Created in Japan around 2007, Hideka Tonomura’s Mama Love chronicles her mother’s extramarital relationship in a deeply intimate photographic series. Marking Tonomura’s debut in the photographic world, the project provides an unfiltered glimpse into her family's hidden dynamics, particularly spotlighting the complicated interplay of desire, autonomy, and secrecy.
Mama Love emerges against the backdrop of Japan’s highly patriarchal society, challenging prevailing narratives by foregrounding female sexuality and personal agency. At a time when women were often positioned in submissive roles within both society and photographic representation, Tonomura's choice to visually represent her mother's affair openly defied established norms. The work not only confronts taboos surrounding sexuality and infidelity but also engages in broader societal conversations regarding women's rights and independence, resonating deeply with ongoing shifts in cultural perceptions of gender and family structures.

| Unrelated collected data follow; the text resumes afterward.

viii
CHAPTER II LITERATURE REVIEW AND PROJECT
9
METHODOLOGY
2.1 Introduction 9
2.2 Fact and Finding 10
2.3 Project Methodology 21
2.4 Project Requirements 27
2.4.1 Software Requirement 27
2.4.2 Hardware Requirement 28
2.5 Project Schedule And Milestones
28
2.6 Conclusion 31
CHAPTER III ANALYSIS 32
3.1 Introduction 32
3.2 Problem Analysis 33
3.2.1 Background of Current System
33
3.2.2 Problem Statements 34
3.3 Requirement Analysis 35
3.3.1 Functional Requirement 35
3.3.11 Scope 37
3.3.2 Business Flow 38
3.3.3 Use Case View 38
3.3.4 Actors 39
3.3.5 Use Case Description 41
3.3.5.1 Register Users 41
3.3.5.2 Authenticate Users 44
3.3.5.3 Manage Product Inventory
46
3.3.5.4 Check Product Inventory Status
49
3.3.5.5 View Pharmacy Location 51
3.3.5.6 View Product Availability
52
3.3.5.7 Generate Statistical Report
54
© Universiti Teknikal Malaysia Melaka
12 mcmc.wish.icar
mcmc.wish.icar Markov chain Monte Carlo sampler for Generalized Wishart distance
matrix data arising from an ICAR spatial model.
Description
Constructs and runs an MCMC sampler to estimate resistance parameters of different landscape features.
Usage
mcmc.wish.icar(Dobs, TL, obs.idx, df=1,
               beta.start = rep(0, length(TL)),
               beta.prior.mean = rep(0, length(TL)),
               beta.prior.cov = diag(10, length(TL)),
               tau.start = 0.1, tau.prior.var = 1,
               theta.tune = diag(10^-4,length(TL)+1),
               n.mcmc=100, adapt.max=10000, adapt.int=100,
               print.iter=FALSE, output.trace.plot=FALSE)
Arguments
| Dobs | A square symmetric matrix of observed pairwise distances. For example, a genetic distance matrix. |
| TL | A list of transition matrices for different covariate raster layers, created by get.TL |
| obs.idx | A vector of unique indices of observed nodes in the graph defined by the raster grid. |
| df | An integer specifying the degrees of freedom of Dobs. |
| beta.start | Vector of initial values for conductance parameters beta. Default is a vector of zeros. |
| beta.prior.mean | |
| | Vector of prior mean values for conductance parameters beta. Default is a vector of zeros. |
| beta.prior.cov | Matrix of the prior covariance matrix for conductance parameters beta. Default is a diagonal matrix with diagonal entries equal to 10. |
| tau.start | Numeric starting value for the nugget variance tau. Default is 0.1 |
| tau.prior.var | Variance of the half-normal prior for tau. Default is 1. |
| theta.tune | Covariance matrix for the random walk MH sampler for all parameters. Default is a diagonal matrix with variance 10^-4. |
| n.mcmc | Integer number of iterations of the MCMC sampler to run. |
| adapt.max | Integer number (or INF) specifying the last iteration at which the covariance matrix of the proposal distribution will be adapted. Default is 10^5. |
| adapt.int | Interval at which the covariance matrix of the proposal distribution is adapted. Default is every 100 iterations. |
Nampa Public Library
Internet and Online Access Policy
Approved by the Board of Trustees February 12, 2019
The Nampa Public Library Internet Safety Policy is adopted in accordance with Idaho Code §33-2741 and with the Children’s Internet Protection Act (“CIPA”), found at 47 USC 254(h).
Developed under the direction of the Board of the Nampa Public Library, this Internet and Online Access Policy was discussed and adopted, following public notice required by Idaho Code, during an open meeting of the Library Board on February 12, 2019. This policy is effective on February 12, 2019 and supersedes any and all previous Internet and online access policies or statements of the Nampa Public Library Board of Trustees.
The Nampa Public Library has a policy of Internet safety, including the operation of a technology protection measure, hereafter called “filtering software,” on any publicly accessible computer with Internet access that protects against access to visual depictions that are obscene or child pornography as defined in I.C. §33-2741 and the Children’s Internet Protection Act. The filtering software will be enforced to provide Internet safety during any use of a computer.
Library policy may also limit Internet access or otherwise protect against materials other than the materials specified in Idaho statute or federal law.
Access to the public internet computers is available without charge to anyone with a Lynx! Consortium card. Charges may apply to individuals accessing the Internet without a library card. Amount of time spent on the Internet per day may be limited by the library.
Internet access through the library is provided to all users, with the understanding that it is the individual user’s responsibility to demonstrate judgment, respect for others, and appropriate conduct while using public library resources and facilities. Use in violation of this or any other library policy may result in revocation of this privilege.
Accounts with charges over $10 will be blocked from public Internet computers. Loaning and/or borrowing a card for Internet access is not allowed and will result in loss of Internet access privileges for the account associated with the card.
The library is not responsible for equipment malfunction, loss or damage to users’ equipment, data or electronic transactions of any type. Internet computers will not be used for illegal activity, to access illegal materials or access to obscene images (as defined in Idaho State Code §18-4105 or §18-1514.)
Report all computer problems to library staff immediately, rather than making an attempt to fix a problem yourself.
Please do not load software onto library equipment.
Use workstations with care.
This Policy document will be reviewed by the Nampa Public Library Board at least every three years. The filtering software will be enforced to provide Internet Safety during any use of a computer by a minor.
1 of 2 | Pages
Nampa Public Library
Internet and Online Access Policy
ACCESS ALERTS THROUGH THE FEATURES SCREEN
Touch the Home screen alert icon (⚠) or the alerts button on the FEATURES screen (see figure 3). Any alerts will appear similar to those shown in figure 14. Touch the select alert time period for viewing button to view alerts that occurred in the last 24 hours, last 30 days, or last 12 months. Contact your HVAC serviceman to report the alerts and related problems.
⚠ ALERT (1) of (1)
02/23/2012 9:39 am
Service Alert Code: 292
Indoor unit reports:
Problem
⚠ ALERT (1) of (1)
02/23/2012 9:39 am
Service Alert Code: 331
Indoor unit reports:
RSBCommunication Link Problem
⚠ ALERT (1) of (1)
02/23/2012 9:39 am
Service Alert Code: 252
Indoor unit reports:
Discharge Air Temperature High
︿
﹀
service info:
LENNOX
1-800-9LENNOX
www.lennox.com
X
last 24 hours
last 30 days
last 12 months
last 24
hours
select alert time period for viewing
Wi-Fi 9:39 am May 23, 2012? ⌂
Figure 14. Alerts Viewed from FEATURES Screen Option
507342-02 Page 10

Artistically, Tonomura captures intimate scenes between her mother and her lover, obscuring the latter entirely through deliberate darkroom techniques. By burning the male figure into blackness, she redirects the viewer’s focus toward her mother’s emotional presence, emphasizing an act of personal rebellion and a reclaiming of autonomy after years of marital control. This technical intervention becomes a symbolic gesture, translating the emotional weight of her mother’s experience into visual form. At the same time, the act of witnessing and documenting her mother’s experience became a transformative moment of recognition, revealing a buried tenderness and the unspoken bond between them.
Published as mama 恋 love (Akaaka, 2008; new editions by Zen Foto Gallery, 2021), the project has been exhibited internationally—most notably in Love Songs at the Maison Européenne de la Photographie, Paris (2022), which also acquired works from the series. Related presentations include Shikijo: Eroticism in Japanese Photography (2016–18) and 10/10: Celebrating Contemporary Japanese Women Photographers at KYOTOGRAPHIE (2022).